The much-awaited India-Nepal pipeline project has been launched jointly by Prime Minister KP Sharma Oli and his Indian counterpart Narendra Modi amid a function held at Hyderabad House, New Delhi. They participated remotely in the ground-breaking ceremony marking a formal start to the laying of the cross-border pipeline from India’s Bihar state to Nepal.
The 69-km pipeline from Motihari in Bihar to Amlekhganj in Nepal will have a capacity of supplying 2 million tons of petroleum products per annum. The project is estimated to cost Rs 4.4 billion. Under a previous agreement between Nepal and India, India will finance Rs 3.2 billion of the cost and the Government of Nepal will contribute Rs 1.2 billion .
Indian Oil Corporation (IOC), the Indian government-owned oil and gas company which supplies petroleum products to Nepal, is implementing the pipeline project while Nepal’s oil monopoly Nepal Oil Corporation (NOC) will requisition land for the project on the Nepal side. The laying of the pipeline is, however, already underway.
NOC officials say that the pipeline project will be completed in 30 months. According to them, Nepal can save over Rs 1 billion annually in transport cost and reduced technical loss once the pipeline comes into operation.
Though the project was initially meant to construct a pipeline from Raxaul to Amlekhgunj, this was later extended to Motihari after IOC shifted its depot from Raxaul to Motihari. Nepal has been requesting the Indian government to extend the pipeline to Kathmandu from Amlkehgunj.
Leaders of both countries have hailed the project as ‘another step towards strengthening’ India-Nepal friendship.
“The pipeline will ensure continuous and uninterrupted supply of petroleum products to Nepal, fulfilling its energy requirements completely and will further boost bilateral relations between the two countries,” said Indian Minister for Petroleum and Natural Gas Dharmendra Pradhan in a tweet.

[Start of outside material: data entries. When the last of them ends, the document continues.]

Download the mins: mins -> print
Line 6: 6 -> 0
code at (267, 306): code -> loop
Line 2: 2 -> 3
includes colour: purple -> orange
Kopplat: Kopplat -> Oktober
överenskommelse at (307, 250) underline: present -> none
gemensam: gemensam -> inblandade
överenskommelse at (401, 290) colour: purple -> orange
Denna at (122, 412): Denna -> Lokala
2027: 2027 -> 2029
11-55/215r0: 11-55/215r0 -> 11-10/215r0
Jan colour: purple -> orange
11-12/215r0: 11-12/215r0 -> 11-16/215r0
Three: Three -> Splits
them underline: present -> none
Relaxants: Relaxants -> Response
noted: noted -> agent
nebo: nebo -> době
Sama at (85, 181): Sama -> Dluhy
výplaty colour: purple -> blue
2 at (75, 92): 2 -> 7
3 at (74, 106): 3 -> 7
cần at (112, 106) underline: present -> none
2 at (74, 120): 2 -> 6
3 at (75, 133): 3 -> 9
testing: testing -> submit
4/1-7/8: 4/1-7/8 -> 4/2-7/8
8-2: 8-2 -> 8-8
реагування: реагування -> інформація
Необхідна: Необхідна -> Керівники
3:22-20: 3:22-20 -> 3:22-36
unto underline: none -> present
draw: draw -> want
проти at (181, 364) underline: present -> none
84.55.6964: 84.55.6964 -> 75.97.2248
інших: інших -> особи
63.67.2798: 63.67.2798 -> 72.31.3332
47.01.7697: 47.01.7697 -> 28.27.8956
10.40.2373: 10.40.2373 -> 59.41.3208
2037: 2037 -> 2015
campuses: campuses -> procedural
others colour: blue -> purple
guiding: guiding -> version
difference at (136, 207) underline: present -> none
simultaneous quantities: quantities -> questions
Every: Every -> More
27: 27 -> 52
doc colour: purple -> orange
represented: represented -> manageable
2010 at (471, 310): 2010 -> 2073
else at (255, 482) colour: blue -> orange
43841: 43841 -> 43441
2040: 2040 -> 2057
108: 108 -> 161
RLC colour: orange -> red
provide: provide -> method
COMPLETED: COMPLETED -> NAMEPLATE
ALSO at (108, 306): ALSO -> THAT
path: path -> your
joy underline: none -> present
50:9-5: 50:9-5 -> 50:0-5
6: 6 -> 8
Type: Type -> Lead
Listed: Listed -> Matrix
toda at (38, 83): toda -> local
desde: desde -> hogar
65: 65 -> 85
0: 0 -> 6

The cross-border pipeline project was first proposed by IOC in 1995. However, its implementation has moved at snail pace largely due to skepticism in Nepal over its smooth operation. The two countries did ink an agreement in August of 2015 to construct the pipeline.
Once it is laid, the pipeline is estimated to reduce fuel transport cost by 40 percent, something that is expected to greatly relieve Nepali consumers. It is also expected to generate additional revenue for the government, reduce technical loss, oil theft and road deterioration, besides making oil supplies cleaner and cheaper. The pipeline project is also expected to reduce the long queues of trucks carrying petroleum products at the Birgunj border. Nearly 1,500 trucks have been transporting petroleum products to Nepal.
NOC has long argued that the pipeline will help end fuel shortages.